Each benchmark measures a set of quantities of interest (times, rates,
...).  The benchmark is usually executed multiple times.  Each
execution is referred to as an iteration. On each iteration, the
benchmark usually outputs a sample (measurement) for each quantity of
interest.  In more complex scenarios, a benchmark may produce multiple
samples for each iteration.  This case is described in Section
ADVANCED VERSION OF AUTOMATIC REGRESSION DETECTION below.

Regardless of how many samples a benchmark produces for each
iteration, data is then comprised of multiple samples.  Samples are
obtained, on one side, for the system under test, and, on the other
side, for the reference system(s).  Statistics are computed over these
samples: min, max, average, standard deviation,
...  In this respect, averages are computed in two different ways,
depending on the type of quantities.  If quantities are not rates
(e.g, they are time) then averages are computed as arithmetic means
(Amean).  If quantities are rates, then averages are computed as
Harmonic means (Hmean).  See the example on average speed in [1] for
an explanation for why using Hmean for rates.

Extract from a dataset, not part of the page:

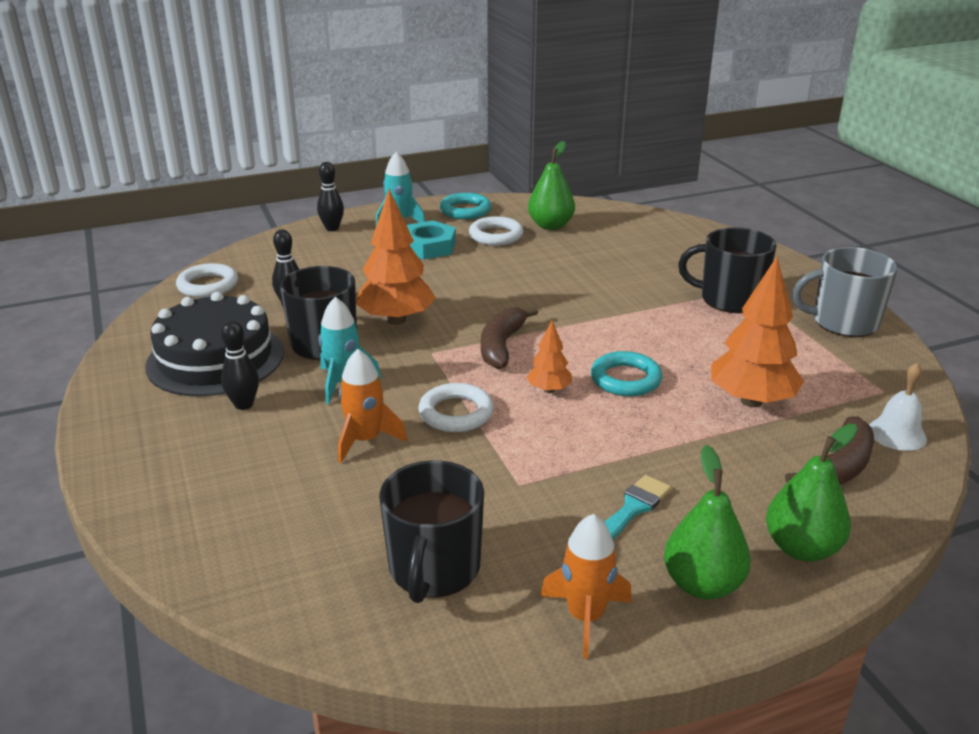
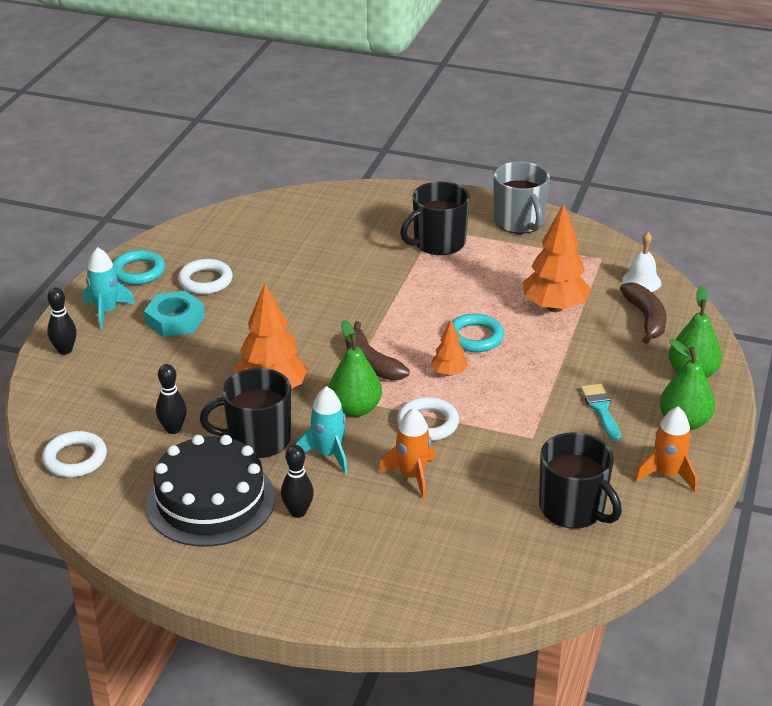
camera: 50 degrees left, 5 degrees up
(550, 226) = (227, 249): green pear -> green pear (355, 409)
(843, 322) = (519, 222): grey mug -> grey mug turned 60 degrees counterclockwise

BASE VERSION OF AUTOMATIC REGRESSION DETECTION

For each quantity of interest, the benchmark produces one sample for
each iteration.  Both sets of samples (the ones for the system under
test and the ones for the reference system) are assumed to belong to a
normal distribution.  Under this assumption, two alternatives are
possible:
(1) Both distributions match, i.e., the two systems have essentially
the same performance for that figure of merit.
(2) The distributions do differ, i.e., one of the two systems
actually underperforms.

mmtests distinguishes between cases (1) and (2) by executing a Welch's
t-test.  In simple terms, case (2) holds if the difference between the
averages is too high, given the values of the standard deviations for
the two sets of samples.  In such a case, the difference in averages
is highlighted, typographically, with a pair of stars (*).  Recall
that averages may be either Ameans or Hmeans, depending on the nature
of the quantities.

ADVANCED VERSION OF AUTOMATIC REGRESSION DETECTION

Results may be influenced by the initial conditions of the system, and
may suffer from outliers.  mmtests addresses these two issues by
modifying the above base mechanism as follows (the underlying theory can
be found in [2, 3, 4]).

Because of the first issue, if iterations are repeated at different
times, results may differ.  To offset these biases, mmtests executes
several iterations as usual, yet it expects the benchmark to produce
multiple samples (for each quantity of interest) in each iteration.
So, if different initial conditions do lead to different results, then
some iterations yield different results than others.  The actual
average performance is then obtained by computing cross-iteration
statistics: each iteration gives an average for its series of samples,
and the average over these averages is computed as a measure of the
performance of the system (the situation is a little bit more
complicated, because this overall average is actually computed over
medians of averages, as explained in a moment).  This latter measure
is evidently more robust, against varying initial conditions, than
individual averages.  In addition, variability can now be measured
across iterations, through standard deviation or confidence intervals
over per-iteration averages.

As for the second issue, namely the presence of outliers, mmtests does
not compute simply individual averages for each iteration.  In
contrast, for each iteration, it generates 100 random subselections of
samples chosen at random.  Each subselection contains 80% of the total
samples.  For each such subselection, mmtests computes the average
over the selected samples.  Then, for each iteration, mmtests computes
the median over these per-subselection averages.  Such a median
is provably more robust against outliers [3].  Finally, the average of
these medians is reported as a measure of the performance of the
system.

[1] https://en.wikipedia.org/wiki/Harmonic_mean
[2] https://link.springer.com/chapter/10.1007/11558569_20
[3] https://ieeexplore.ieee.org/document/1521132
[4] https://link.springer.com/chapter/10.1007/11777830_5